Insurance companies typically view the oral drugs as a pharmacy benefit and the intravenous therapy as a medical treatment, which leads to the price disparity. Patients can often be required to pay half of the pharmacy benefit's cost.

The bill would require that health insurance companies charge the same for chemotherapy drugs in pill form, which can be taken at home, as they do for the IV treatments. The bill as it cleared the Senate did not have the $100 copay cap.

Bill sponsor, Assembly Majority Leader Pat Strachota, said the $100 copay is common in the 29 other states with similar laws and makes sense.
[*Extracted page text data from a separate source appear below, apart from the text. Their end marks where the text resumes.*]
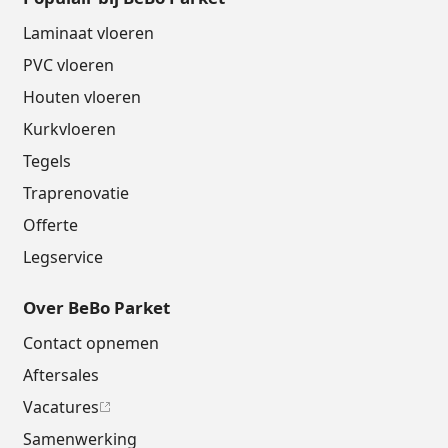
Laminaat vloeren
PVC vloeren
Houten vloeren
Kurkvloeren
Tegels
Traprenovatie
Offerte
Legservice
Over BeBo Parket
Contact opnemen
Aftersales
Vacatures
Samenwerking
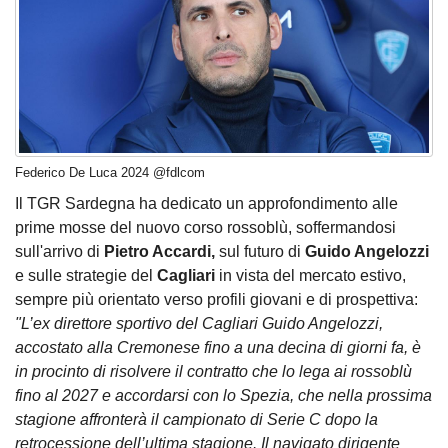
Federico De Luca 2024 @fdlcom
Il TGR Sardegna ha dedicato un approfondimento alle
prime mosse del nuovo corso rossoblù, soffermandosi
sull'arrivo di
Pietro Accardi,
sul futuro di
Guido Angelozzi
e sulle strategie del
Cagliari
in vista del mercato estivo,
sempre più orientato verso profili giovani e di prospettiva:
"L’ex direttore sportivo del Cagliari Guido Angelozzi,
accostato alla Cremonese fino a una decina di giorni fa, è
in procinto di risolvere il contratto che lo lega ai rossoblù
fino al 2027 e accordarsi con lo Spezia, che nella prossima
stagione affronterà il campionato di Serie C dopo la
retrocessione dell’ultima stagione. Il navigato dirigente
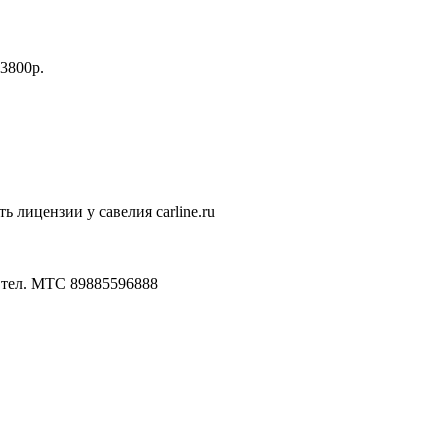
3800р.
 лицензии у савелия carline.ru
 тел. МТС 89885596888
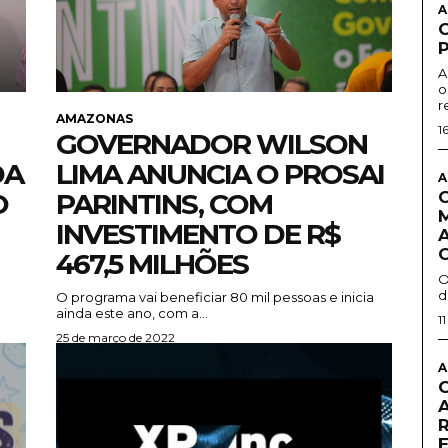
A
A
o
r
AMAZONAS
1
GOVERNADOR WILSON
DA
LIMA ANUNCIA O PROSAI
A
O
PARINTINS, COM
INVESTIMENTO DE R$
467,5 MILHÕES
O
d
m
O programa vai beneficiar 80 mil pessoas e inicia
ainda este ano, com a...
1
25 de março de 2022
A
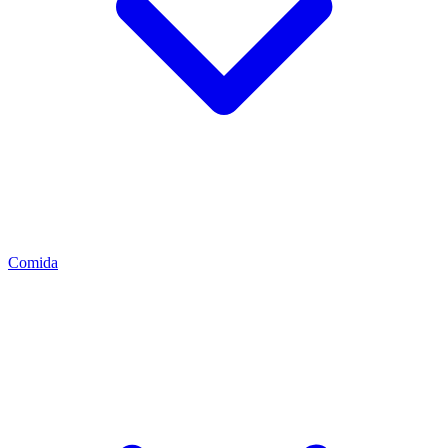
Comida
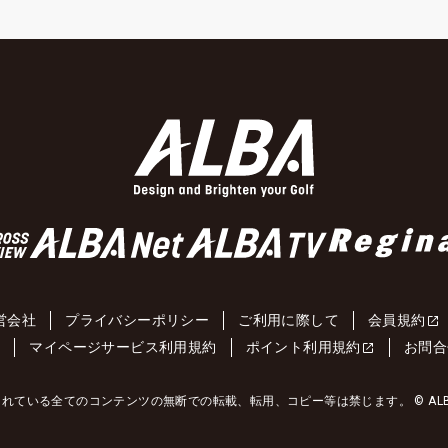
営会社
プライバシーポリシー
ご利用に際して
会員規約
約
マイページサービス利用規約
ポイント利用規約
お問合
れている全てのコンテンツの無断での転載、転用、コピー等は禁じます。 © ALBA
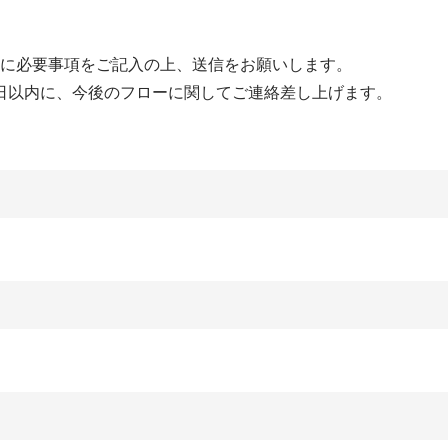
に必要事項をご記入の上、送信をお願いします。
日以内に、今後のフローに関してご連絡差し上げます。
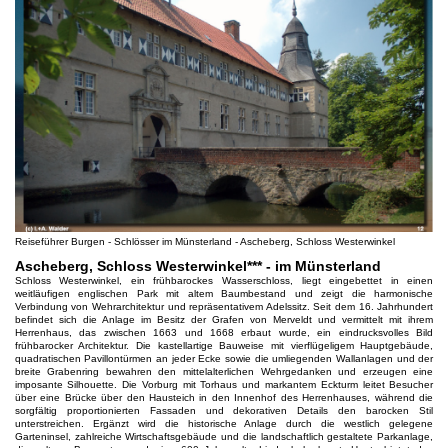
Reiseführer Burgen - Schlösser im Münsterland - Ascheberg, Schloss Westerwinkel
Ascheberg, Schloss Westerwinkel*** - im Münsterland
Schloss Westerwinkel, ein frühbarockes Wasserschloss, liegt eingebettet in einen
weitläufigen englischen Park mit altem Baumbestand und zeigt die harmonische
Verbindung von Wehrarchitektur und repräsentativem Adelssitz. Seit dem 16. Jahrhundert
befindet sich die Anlage im Besitz der Grafen von Merveldt und vermittelt mit ihrem
Herrenhaus, das zwischen 1663 und 1668 erbaut wurde, ein eindrucksvolles Bild
frühbarocker Architektur. Die kastellartige Bauweise mit vierflügeligem Hauptgebäude,
quadratischen Pavillontürmen an jeder Ecke sowie die umliegenden Wallanlagen und der
breite Grabenring bewahren den mittelalterlichen Wehrgedanken und erzeugen eine
imposante Silhouette. Die Vorburg mit Torhaus und markantem Eckturm leitet Besucher
über eine Brücke über den Hausteich in den Innenhof des Herrenhauses, während die
sorgfältig proportionierten Fassaden und dekorativen Details den barocken Stil
unterstreichen. Ergänzt wird die historische Anlage durch die westlich gelegene
Garteninsel, zahlreiche Wirtschaftsgebäude und die landschaftlich gestaltete Parkanlage,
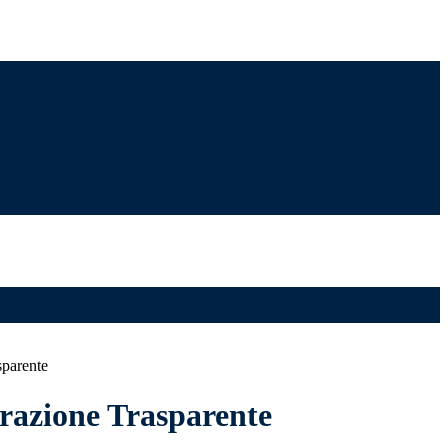
sparente
azione Trasparente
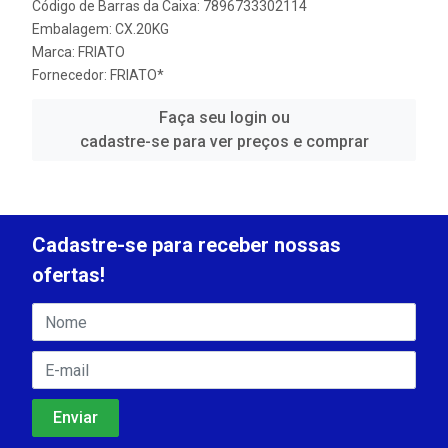
Código de Barras da Caixa: 7896733302114
Embalagem: CX.20KG
Marca:
FRIATO
Fornecedor:
FRIATO*
Faça seu login ou
cadastre-se para ver preços e comprar
Cadastre-se para receber nossas
ofertas!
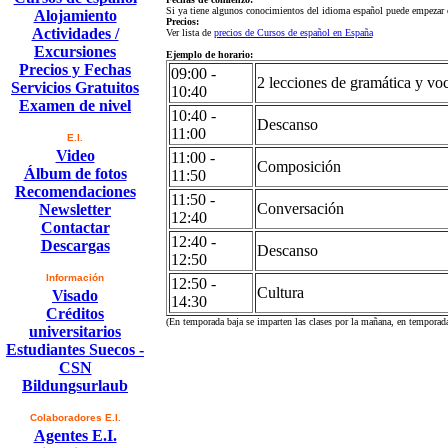
Si ya tiene algunos conocimientos del idioma español puede empezar c
Alojamiento
Precios:
Actividades /
Ver lista de
precios de Cursos de español en España
Excursiones
Ejemplo de horario:
Precios y Fechas
09:00 -
2 lecciones de gramática y vo
Servicios Gratuitos
10:40
Examen de nivel
10:40 -
Descanso
11:00
E.I.
Video
11:00 -
Composición
Álbum de fotos
11:50
Recomendaciones
11:50 -
Conversación
Newsletter
12:40
Contactar
12:40 -
Descargas
Descanso
12:50
Información
12:50 -
Cultura
Visado
14:30
Créditos
(En temporada baja se imparten las clases por la mañana, en temporada 
universitarios
Estudiantes Suecos -
CSN
Bildungsurlaub
Colaboradores E.I.
Agentes E.I.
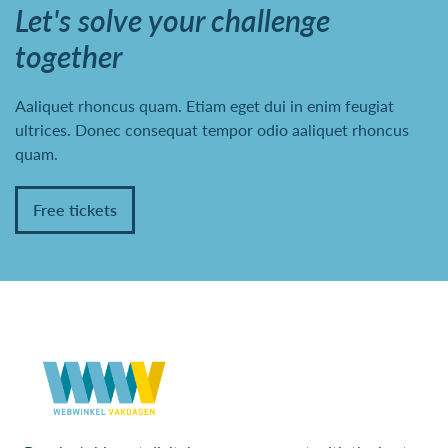
Let's solve your challenge
together
Aaliquet rhoncus quam. Etiam eget dui in enim feugiat
ultrices. Donec consequat tempor odio aaliquet rhoncus
quam.
Free tickets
The change won the support of groups that have been lobbying for passage of the bill for years.

"This $100 is fair," said Paul Westrick, a blood cancer survivor and the board chair for the Wisconsin chapter of the Leukemia and Lymphoma Society. He appeared with Vos and Strachota where the amendment was unveiled.

"This is a good bill," Westrick said.

Democratic Missouri Gov. Jay Nixon on Wednesday signed a similar bill into law that includes a $75 cap on out-of-pocket costs for a 30-day supply of oral chemotherapy pills.

Vos said he believed the Senate would sign off on it when it returns for its final session day on April 1. Senate Majority Leader Scott Fitzgerald has said the Senate would vote on the bill again if the Assembly made changes, but his spokesman did not immediately return an email Thursday seeking reaction to the proposal.

The sponsor of the bill in the Senate, Republican Sen. Alberta Darling, said she hoped the Assembly passed the measure "without needless amendments." Her spokesman did not immediately return an email seeking comment Thursday.

The bill would take effect in January if passed and signed into law.